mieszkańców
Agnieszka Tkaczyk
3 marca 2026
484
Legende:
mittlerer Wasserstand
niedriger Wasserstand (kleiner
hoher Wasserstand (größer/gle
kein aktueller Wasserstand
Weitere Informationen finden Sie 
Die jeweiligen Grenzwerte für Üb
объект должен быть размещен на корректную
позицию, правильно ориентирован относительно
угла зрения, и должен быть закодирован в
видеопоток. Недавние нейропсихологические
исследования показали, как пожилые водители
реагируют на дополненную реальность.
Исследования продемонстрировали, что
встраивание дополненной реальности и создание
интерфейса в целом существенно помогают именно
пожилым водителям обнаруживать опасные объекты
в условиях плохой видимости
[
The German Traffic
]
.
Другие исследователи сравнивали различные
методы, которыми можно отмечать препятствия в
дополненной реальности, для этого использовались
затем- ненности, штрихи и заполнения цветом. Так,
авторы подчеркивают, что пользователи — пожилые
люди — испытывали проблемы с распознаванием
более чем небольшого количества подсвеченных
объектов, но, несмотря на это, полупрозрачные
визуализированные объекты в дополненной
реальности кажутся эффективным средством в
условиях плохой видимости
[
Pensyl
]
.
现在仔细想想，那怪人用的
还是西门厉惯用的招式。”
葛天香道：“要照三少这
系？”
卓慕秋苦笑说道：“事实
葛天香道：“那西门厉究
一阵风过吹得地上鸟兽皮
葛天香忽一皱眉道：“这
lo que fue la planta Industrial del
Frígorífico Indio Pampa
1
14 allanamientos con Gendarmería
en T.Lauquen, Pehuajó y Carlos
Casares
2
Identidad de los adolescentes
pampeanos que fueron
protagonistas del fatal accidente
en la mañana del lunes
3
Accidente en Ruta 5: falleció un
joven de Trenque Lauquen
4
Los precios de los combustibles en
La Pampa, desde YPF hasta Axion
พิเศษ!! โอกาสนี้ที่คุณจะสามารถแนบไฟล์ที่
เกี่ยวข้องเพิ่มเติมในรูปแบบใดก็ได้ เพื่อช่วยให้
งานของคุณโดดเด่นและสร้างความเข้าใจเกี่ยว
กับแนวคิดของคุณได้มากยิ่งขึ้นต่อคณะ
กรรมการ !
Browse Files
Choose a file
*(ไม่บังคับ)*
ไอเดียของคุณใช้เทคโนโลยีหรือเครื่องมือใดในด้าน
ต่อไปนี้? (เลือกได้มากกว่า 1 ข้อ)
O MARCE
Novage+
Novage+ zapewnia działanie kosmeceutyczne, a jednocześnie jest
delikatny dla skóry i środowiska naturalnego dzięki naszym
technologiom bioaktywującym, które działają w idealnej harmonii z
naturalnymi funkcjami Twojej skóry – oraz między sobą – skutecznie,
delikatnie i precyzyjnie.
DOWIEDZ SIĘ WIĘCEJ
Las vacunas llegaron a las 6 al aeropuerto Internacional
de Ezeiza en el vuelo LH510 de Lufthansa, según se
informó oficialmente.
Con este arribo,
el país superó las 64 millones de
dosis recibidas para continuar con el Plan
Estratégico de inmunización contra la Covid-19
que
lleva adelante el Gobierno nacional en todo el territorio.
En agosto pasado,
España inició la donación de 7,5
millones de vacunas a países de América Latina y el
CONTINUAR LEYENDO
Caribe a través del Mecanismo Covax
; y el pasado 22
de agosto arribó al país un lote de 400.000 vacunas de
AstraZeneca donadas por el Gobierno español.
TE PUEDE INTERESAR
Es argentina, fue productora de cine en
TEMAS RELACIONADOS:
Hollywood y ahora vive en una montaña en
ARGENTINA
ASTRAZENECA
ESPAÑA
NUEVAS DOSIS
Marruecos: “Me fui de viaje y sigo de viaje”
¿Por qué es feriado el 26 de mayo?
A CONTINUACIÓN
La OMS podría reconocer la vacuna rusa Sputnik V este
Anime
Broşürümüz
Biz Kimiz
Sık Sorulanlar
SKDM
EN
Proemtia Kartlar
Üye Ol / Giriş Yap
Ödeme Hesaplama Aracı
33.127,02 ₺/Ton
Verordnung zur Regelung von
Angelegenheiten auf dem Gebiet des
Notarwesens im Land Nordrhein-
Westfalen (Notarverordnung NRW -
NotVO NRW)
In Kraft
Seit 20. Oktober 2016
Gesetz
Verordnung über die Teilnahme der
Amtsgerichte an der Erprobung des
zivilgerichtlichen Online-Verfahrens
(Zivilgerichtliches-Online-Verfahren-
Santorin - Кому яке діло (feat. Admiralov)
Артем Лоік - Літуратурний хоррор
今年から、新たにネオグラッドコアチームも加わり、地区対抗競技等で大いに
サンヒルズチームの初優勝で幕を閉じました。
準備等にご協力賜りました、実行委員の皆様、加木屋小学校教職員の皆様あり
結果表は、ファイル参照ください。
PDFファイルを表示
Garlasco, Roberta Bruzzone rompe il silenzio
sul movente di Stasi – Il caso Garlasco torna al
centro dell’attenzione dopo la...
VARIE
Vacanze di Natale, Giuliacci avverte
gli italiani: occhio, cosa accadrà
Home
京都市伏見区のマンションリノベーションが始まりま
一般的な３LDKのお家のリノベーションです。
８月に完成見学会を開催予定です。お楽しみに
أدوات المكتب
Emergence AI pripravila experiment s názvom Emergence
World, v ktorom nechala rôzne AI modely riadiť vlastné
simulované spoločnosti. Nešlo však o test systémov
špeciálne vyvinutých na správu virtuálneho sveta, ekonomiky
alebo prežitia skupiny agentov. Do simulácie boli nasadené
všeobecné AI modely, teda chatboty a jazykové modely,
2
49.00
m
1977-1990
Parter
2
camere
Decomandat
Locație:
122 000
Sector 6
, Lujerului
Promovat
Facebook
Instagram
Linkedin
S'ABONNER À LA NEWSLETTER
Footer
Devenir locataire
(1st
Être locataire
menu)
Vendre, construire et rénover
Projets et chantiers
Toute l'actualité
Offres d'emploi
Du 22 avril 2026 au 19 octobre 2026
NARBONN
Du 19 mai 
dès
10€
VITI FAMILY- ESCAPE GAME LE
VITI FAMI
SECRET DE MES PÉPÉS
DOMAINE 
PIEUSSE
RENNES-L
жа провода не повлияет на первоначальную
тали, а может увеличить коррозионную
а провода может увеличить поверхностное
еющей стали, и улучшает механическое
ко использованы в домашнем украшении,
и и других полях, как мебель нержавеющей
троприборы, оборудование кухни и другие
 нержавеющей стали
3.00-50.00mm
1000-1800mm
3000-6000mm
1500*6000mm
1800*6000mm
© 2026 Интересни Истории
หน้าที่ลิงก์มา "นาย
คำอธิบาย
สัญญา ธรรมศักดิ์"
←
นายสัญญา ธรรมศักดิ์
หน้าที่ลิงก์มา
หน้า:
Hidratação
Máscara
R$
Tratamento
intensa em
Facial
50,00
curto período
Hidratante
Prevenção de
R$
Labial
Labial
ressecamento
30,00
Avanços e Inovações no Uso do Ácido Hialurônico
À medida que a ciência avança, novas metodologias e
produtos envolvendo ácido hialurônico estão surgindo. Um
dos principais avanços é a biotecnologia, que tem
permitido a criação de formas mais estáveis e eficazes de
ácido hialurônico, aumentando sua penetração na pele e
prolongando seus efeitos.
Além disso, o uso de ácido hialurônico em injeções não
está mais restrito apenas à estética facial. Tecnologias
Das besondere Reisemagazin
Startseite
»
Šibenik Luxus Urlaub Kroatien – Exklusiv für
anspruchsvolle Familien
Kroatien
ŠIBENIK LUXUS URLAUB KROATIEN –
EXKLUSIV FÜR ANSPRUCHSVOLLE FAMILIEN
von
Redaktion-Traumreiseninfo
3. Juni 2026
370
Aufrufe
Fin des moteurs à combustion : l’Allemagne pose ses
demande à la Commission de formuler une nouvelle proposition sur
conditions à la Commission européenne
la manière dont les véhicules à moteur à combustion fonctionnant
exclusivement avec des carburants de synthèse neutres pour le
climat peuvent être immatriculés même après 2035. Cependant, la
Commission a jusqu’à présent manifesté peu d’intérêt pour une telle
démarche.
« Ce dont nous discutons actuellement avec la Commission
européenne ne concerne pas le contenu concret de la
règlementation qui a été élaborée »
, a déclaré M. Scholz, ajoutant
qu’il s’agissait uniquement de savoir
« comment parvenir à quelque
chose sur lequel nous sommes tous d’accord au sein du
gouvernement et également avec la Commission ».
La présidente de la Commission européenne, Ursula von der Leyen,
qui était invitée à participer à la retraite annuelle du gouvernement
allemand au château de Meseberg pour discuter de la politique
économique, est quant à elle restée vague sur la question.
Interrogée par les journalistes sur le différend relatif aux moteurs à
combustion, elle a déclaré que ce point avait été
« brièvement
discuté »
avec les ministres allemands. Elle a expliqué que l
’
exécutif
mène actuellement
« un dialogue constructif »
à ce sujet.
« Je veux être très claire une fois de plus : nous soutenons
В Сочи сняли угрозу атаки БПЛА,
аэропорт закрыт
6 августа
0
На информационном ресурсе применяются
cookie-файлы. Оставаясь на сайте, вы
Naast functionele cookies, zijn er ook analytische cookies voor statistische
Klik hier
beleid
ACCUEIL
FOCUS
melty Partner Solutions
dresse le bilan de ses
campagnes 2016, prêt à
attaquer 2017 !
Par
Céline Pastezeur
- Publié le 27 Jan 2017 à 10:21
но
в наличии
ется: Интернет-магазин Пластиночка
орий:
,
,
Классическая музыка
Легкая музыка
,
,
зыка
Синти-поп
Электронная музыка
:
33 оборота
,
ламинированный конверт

• [TASK OBJECTIVE]: Please convert the entries, beginning at their first line and stopping after the line containing "люди — испытывали проблемы с распознаванием", into a Markdown table with the columns "No." and "Text", numbering each line and leaving out any blank ones.

• [TASK OUTPUT]:
| No. | Text |
|---|---|
| 1 | mieszkańców |
| 2 | Agnieszka Tkaczyk |
| 3 | 3 marca 2026 |
| 4 | 484 |
| 5 | Legende: |
| 6 | mittlerer Wasserstand |
| 7 | niedriger Wasserstand (kleiner |
| 8 | hoher Wasserstand (größer/gle |
| 9 | kein aktueller Wasserstand |
| 10 | Weitere Informationen finden Sie  |
| 11 | Die jeweiligen Grenzwerte für Üb |
| 12 | объект должен быть размещен на корректную |
| 13 | позицию, правильно ориентирован относительно |
| 14 | угла зрения, и должен быть закодирован в |
| 15 | видеопоток. Недавние нейропсихологические |
| 16 | исследования показали, как пожилые водители |
| 17 | реагируют на дополненную реальность. |
| 18 | Исследования продемонстрировали, что |
| 19 | встраивание дополненной реальности и создание |
| 20 | интерфейса в целом существенно помогают именно |
| 21 | пожилым водителям обнаруживать опасные объекты |
| 22 | в условиях плохой видимости |
| 23 | [ |
| 24 | The German Traffic |
| 25 | ] |
| 26 | . |
| 27 | Другие исследователи сравнивали различные |
| 28 | методы, которыми можно отмечать препятствия в |
| 29 | дополненной реальности, для этого использовались |
| 30 | затем- ненности, штрихи и заполнения цветом. Так, |
| 31 | авторы подчеркивают, что пользователи — пожилые |
| 32 | люди — испытывали проблемы с распознаванием |